Mezilaurus is a genus of plant in the family Lauraceae. It is a neotropical genus consisting of 18-27 species, mostly hardwood evergreen trees, occurring from Costa Rica to the southeast of Brazil (Werff 1987). Thirteen species have been identified in Brazil, distributed mostly in the Amazon region. In Rio de Janeiro state only M. navalium (Allemão) Taub. ex Mez has been recorded. Some species have been reported within the Cerrado and in semideciduous forest surrounding the Pantanal Matogrossense. The name Mezilaurus (half laurel) refers to its similar appearance to the genus Laurus.
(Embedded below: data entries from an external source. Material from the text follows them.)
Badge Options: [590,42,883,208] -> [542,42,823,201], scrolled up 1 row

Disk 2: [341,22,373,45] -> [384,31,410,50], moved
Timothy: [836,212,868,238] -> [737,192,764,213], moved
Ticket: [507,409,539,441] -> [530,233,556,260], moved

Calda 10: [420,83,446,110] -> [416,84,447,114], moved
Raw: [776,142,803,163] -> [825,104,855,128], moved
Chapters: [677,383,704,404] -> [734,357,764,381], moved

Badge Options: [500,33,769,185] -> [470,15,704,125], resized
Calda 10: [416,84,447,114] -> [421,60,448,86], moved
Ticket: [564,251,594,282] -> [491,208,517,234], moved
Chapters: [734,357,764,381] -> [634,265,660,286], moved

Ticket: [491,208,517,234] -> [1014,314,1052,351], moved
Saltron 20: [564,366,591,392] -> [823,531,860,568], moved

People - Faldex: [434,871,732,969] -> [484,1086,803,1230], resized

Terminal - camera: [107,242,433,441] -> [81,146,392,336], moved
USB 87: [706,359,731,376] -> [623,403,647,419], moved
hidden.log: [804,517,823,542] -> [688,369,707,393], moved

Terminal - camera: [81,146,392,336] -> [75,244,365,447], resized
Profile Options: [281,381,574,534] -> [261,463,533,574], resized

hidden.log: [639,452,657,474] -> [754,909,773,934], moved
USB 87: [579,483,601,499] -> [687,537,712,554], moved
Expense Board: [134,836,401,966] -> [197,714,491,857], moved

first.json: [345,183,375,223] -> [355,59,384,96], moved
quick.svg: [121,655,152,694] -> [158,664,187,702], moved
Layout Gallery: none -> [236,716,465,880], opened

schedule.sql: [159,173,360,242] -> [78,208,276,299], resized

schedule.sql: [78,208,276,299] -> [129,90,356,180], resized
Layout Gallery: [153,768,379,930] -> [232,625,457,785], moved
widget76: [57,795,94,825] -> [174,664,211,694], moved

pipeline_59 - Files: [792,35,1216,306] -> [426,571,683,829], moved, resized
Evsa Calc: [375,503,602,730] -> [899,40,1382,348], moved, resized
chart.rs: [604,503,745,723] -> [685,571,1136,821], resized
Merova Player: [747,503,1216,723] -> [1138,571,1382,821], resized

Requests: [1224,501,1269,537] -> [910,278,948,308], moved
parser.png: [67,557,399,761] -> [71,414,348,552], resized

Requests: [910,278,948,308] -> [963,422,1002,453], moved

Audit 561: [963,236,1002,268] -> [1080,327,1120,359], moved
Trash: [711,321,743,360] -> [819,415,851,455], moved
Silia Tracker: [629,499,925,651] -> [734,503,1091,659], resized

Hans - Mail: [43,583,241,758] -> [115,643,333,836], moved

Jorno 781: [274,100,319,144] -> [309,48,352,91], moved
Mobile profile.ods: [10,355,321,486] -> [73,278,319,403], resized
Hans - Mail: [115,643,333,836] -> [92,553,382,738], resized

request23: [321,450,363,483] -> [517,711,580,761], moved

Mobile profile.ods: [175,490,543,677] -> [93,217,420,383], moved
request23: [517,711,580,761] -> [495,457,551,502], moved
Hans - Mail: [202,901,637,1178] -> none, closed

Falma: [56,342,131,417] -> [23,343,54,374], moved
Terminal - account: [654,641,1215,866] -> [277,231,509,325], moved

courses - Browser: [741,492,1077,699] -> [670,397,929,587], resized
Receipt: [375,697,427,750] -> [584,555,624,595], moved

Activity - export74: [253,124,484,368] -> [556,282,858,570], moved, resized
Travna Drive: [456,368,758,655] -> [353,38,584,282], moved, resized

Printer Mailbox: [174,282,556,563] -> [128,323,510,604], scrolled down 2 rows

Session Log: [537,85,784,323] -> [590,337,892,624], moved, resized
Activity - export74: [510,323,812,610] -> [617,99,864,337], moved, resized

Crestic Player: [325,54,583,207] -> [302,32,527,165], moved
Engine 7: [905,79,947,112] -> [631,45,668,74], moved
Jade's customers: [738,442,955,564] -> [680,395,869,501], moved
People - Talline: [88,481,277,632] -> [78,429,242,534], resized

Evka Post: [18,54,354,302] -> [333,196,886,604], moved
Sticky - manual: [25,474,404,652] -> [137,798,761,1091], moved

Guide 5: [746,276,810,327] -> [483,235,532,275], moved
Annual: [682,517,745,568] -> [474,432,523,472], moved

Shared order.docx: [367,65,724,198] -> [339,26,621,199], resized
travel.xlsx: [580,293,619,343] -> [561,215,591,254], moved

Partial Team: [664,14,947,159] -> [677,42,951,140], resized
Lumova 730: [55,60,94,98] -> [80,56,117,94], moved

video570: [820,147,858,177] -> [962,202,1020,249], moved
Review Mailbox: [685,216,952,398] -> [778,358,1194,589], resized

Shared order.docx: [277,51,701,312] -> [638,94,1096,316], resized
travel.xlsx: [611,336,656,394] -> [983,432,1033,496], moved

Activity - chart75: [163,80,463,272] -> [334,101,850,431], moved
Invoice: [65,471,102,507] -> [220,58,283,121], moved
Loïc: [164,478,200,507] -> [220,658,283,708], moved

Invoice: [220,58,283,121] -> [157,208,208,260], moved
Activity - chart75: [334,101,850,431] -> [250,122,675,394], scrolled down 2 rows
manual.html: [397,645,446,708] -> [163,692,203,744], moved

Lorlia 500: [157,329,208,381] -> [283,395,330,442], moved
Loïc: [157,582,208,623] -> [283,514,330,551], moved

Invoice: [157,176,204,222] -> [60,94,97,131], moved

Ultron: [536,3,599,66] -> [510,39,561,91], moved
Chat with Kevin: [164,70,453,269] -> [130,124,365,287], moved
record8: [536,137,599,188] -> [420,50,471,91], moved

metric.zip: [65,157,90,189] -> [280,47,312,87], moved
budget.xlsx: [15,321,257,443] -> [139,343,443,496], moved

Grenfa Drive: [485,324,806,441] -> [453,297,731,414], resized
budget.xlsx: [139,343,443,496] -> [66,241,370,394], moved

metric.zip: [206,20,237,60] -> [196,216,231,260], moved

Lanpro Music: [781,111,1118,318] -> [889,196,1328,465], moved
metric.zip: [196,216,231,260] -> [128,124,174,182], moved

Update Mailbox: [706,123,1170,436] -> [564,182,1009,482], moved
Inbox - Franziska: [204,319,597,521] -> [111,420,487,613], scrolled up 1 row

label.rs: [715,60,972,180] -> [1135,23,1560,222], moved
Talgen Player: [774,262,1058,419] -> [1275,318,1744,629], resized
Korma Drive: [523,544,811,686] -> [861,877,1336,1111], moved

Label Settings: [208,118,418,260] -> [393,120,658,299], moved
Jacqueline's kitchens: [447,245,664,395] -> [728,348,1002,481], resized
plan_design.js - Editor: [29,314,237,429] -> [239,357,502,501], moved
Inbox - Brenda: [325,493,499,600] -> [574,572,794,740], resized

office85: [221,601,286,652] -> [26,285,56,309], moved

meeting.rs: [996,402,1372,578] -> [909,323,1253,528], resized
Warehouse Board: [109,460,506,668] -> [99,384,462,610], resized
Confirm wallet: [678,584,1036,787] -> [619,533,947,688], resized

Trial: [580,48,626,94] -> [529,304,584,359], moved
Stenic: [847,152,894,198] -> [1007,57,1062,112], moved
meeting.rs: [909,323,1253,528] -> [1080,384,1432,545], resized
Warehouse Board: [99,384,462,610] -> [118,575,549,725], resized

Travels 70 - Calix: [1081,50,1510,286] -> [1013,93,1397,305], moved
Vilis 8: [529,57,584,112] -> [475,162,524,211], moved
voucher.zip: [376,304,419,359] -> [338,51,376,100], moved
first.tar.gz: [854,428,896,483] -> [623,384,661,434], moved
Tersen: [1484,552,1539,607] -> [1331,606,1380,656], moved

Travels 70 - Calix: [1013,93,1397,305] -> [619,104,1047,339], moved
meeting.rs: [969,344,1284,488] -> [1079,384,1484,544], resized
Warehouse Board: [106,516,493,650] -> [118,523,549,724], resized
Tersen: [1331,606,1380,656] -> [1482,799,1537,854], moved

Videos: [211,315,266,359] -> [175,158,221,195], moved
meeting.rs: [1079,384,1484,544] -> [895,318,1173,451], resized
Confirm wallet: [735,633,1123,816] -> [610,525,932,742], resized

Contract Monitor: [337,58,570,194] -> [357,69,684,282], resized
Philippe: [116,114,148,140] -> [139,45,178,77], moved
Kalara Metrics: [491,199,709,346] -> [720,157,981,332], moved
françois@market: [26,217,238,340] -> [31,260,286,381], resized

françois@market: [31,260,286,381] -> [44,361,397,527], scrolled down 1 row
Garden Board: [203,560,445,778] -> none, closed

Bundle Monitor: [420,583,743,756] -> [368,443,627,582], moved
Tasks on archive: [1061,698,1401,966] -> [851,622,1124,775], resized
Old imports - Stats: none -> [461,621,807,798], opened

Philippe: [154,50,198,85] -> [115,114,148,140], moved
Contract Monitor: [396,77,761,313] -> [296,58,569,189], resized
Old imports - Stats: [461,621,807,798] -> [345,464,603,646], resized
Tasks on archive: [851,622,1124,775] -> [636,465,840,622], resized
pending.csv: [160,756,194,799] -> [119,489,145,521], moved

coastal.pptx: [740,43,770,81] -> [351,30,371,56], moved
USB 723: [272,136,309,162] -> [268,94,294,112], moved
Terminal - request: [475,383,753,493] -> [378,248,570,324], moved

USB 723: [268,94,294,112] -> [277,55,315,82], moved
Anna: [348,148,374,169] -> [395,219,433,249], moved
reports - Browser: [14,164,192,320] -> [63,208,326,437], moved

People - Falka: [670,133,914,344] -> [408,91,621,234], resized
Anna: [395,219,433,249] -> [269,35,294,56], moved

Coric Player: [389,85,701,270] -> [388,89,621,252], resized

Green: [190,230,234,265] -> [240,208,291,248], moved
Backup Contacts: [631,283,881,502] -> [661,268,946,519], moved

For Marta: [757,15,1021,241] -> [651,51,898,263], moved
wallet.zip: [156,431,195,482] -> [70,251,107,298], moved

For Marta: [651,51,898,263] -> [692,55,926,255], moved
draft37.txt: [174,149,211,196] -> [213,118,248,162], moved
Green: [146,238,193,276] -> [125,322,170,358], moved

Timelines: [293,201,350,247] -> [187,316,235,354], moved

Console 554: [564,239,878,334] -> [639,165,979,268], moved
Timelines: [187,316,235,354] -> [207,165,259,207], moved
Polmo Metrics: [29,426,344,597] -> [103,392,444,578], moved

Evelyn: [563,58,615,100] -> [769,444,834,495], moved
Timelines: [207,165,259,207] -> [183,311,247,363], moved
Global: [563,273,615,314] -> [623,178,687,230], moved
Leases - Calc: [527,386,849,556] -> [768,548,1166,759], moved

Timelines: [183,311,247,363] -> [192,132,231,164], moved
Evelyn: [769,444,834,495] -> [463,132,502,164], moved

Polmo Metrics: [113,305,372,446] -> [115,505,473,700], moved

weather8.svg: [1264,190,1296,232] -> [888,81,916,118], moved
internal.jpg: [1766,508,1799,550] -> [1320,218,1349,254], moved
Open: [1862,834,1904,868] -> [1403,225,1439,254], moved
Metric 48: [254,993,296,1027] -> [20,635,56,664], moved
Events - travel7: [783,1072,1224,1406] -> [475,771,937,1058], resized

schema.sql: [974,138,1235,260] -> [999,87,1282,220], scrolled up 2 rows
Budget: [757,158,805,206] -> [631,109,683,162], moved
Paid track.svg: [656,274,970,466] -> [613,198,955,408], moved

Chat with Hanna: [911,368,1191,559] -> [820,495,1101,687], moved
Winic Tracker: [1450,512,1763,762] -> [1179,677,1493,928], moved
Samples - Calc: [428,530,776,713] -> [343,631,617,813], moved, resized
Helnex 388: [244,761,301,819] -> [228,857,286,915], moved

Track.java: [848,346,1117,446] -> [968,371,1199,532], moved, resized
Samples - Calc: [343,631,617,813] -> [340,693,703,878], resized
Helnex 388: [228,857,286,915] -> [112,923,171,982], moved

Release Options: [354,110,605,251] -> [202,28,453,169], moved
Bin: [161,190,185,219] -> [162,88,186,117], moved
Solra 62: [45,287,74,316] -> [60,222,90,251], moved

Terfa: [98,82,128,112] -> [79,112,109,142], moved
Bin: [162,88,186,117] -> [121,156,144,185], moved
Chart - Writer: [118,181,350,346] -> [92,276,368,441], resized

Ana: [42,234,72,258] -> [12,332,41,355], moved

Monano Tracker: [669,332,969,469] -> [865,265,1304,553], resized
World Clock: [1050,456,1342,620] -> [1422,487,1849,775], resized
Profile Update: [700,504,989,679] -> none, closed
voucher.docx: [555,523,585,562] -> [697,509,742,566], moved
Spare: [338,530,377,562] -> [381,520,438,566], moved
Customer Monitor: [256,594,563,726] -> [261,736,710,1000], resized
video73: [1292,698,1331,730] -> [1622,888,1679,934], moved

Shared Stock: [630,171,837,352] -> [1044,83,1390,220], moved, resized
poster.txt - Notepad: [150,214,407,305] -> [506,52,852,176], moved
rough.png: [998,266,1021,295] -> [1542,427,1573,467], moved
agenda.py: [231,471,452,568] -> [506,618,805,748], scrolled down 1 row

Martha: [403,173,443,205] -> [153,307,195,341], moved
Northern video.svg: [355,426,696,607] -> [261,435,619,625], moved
The genus was described by Otto Kuntze ex Paul Hermann Wilhelm Taubert and published in Centralblatt Botanischer 50: 21 in 1892. The type species is Mezilaurus navalium (Allemão) Taub. Ex Mez.
This genus is closely related to Licaria and Aiouea.

Mezilaurus are monoecious trees or shrubs with leaves alternate, usually congested at the apex of the branches, without papillae on the abaxial epidermis. The inflorescences are panicles with racemose terminations. The flowers are bisexual, with a hypanthium that is narrow at the top. Uncompressed below the tepals, 6 tepals are usually erect and equal, with the inner surface without papillae. There are three fertile stamens. Stamens of the third whorl are fertile. The fruit is black, sometimes domed. The cupula when present with pateliforme summit, small in relation to the fruit, the tepals are deciduous.

The fruit is a berry-like drupe. Seed dispersal is mostly by birds, though monkeys, porcupines and squirrels have also been observed eating the fruits.

This genus has some species of high commercial value, with few or no chemical or biological studies.

== Accepted species ==
23 species are accepted:
- Mezilaurus caatingae van der Werff
- Mezilaurus campaucola van der Werff
- Mezilaurus crassiramea (Meisn.) Taub. ex Mez
- Mezilaurus decurrens (Ducke) Kosterm.
- Mezilaurus duckei van der Werff
- Mezilaurus glabriantha F.M.Alves & V.C.Souza
- Mezilaurus introrsa F.M.Alves & van der Werff
- Mezilaurus itauba (Meissner) Taubert ex Mez
- Mezilaurus lindaviana Schwacke & Mez
- Mezilaurus manausensis van der Werff
- Mezilaurus micrantha van der Werff
- Mezilaurus microphylla F.M.Alves & V.C.Souza
- Mezilaurus navalium (Fr. Allem.) Taub.
- Mezilaurus opaca Kubitzki & van der Werff
- Mezilaurus palcazuensis van der Werff
- Mezilaurus pyriflora van der Werff
- Mezilaurus revolutifolia F.M.Alves & P.L.R.Moraes
- Mezilaurus sessiliflora P.L.R.Moraes & M.C.Vergne
- Mezilaurus sprucei (Meisn.) Taub. ex Mez
- Mezilaurus subcordata (Ducke) Kosterm.
- Mezilaurus synandra (Mez) Kosterm.